Hoje estou com uma moleza por dentro, uma coisa que não sei bem explicar como é, parece um imenso tapete de algodão embranquecendo tudo. Papai me provocou à hora do almoço, como sempre, mas não reagi. Baixei a cabeça, continuei comendo sem dizer nada. Aí ele parou com a agressão, começou a ser muito gentil e tudo. Então me deu muita raiva. Porque não pode me tratar bem sempre? Será preciso que eu baixe constantemente os olhos para que ele não me magoe? Se for assim, vai me magoar a vida inteira, porque não quero — nunca — baixar os olhos para ninguém.

Está chovendo. Pela janela posso ver, lá embaixo, as pessoas correndo, de capas e guarda-chuvas. As árvores do parque estão todas molhadas, mais verdes. Engraçado, não gosto do meu quarto — das paredes, do móveis —, mas gosto demais das coisas que posso ver pela janela. Das coisas que estão fora dele, porque o que está aqui dentro eu acho muito parecido comigo. E eu não gosto de mim. Ou gosto? Não sei. Talvez pareça não gostar justamente porque gosto muito, então exijo demais de meu corpo, e as coisas erradas que ele faz — são tantas! — me fazem detestá-lo. A gente sempre exige mais das pessoas e das coisas que quer bem, as que queremos mal ou simplesmente não queremos nos são indiferentes.

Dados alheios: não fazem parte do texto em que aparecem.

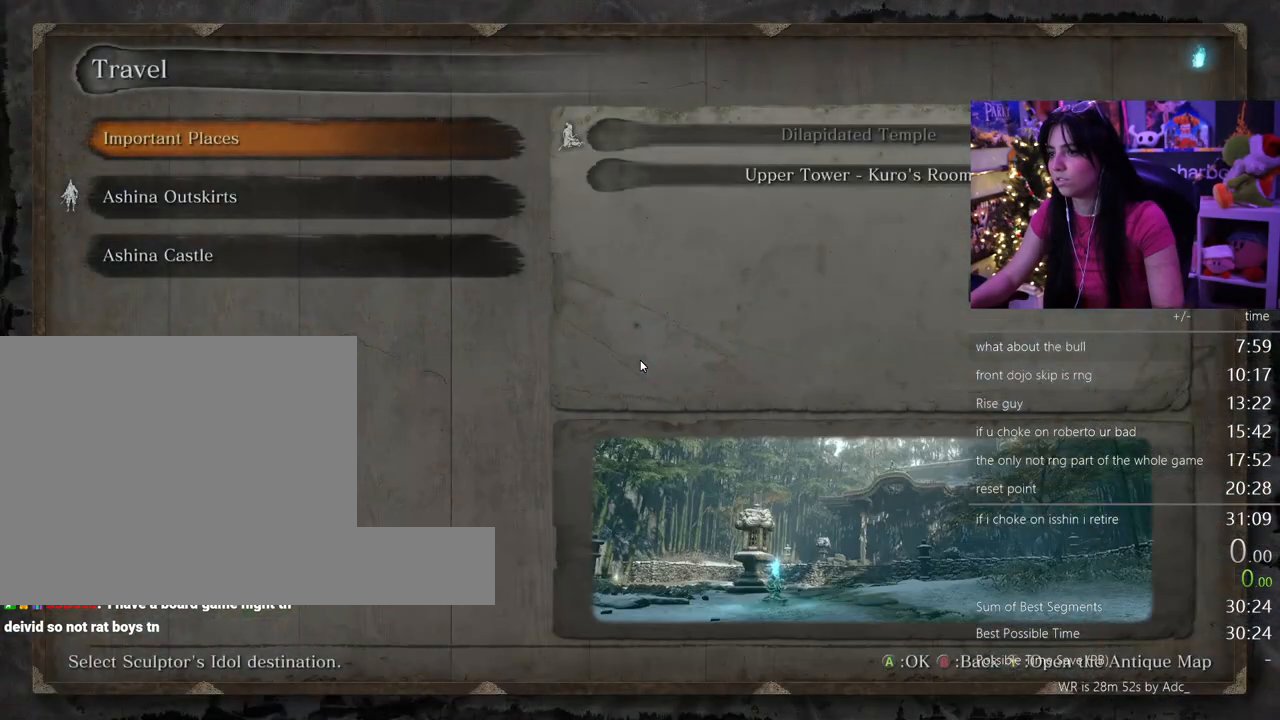
{"keys": [], "mouse": [], "events": [[183, "s", "down"], [283, "s", "up"]]}
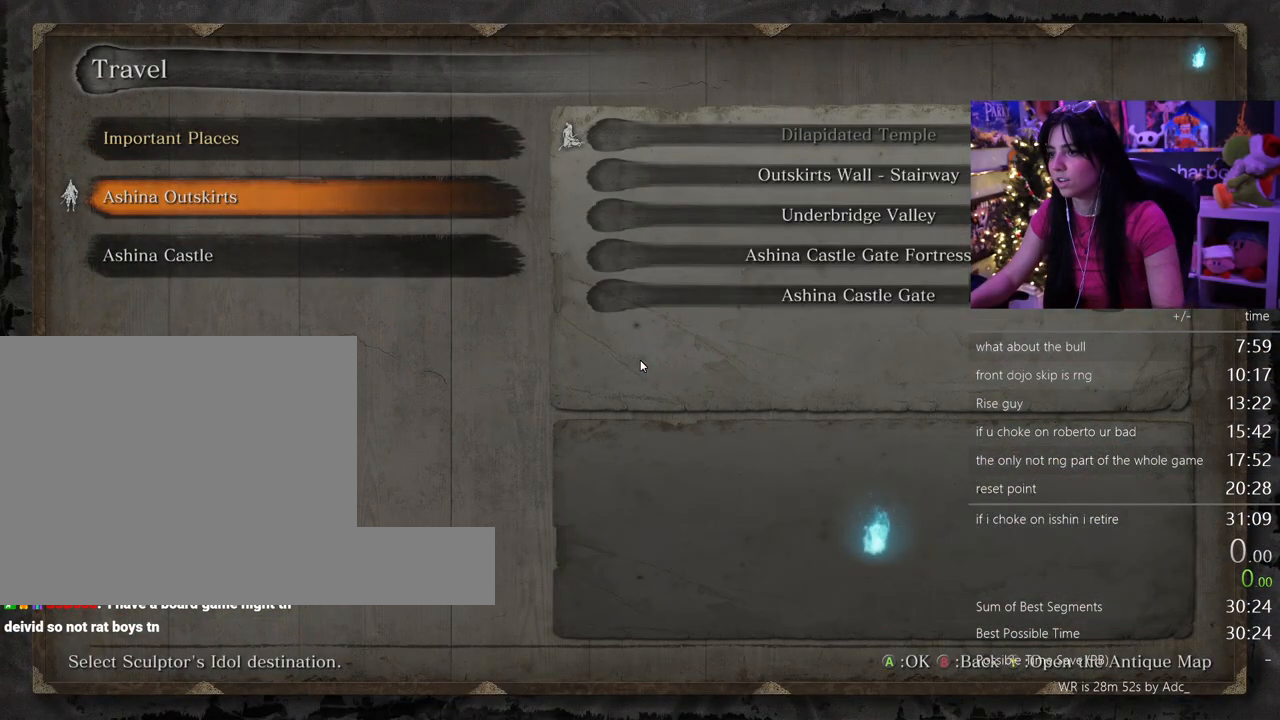
{"keys": ["e"], "mouse": [], "events": [[250, "s", "down"], [350, "s", "up"], [433, "e", "down"]]}
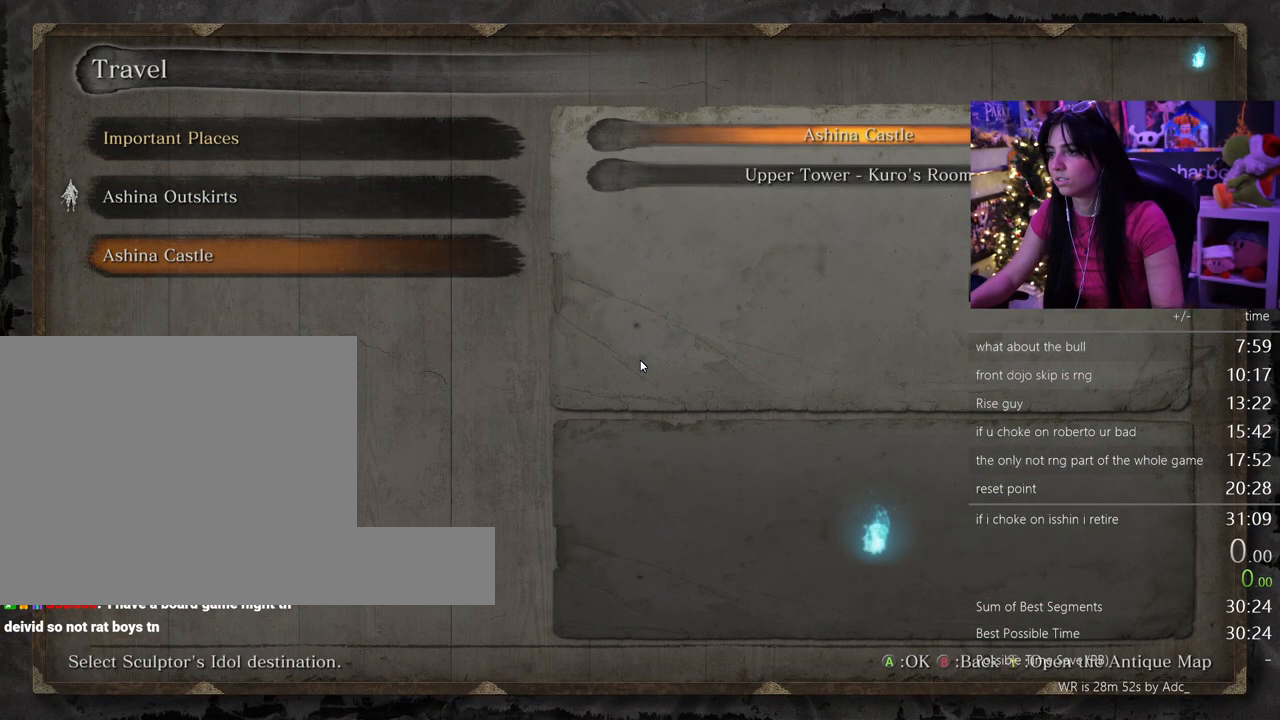
{"keys": [], "mouse": [], "events": [[33, "e", "up"]]}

A chuva serviu de pretexto para não ir à aula. De qualquer maneira, mesmo que não estivesse chovendo, eu não iria. Só que teria que mentir. Pegar os livros, ficar caminhando durante horas pela beira do rio, pela minha praça ou pelas ruas do centro. Tenho faltado muito. E papai e mamãe vão descobrir de qualquer jeito. Mas não me importa. Quero, um dia, não me importar com elas, nem com o que possam pensar ou dizer, nem com qualquer outra pessoa. Ah, como eu queria ser eu mesmo, por um dia, uma hora que fosse. Mas como é difícil, meu Deus, como é difícil.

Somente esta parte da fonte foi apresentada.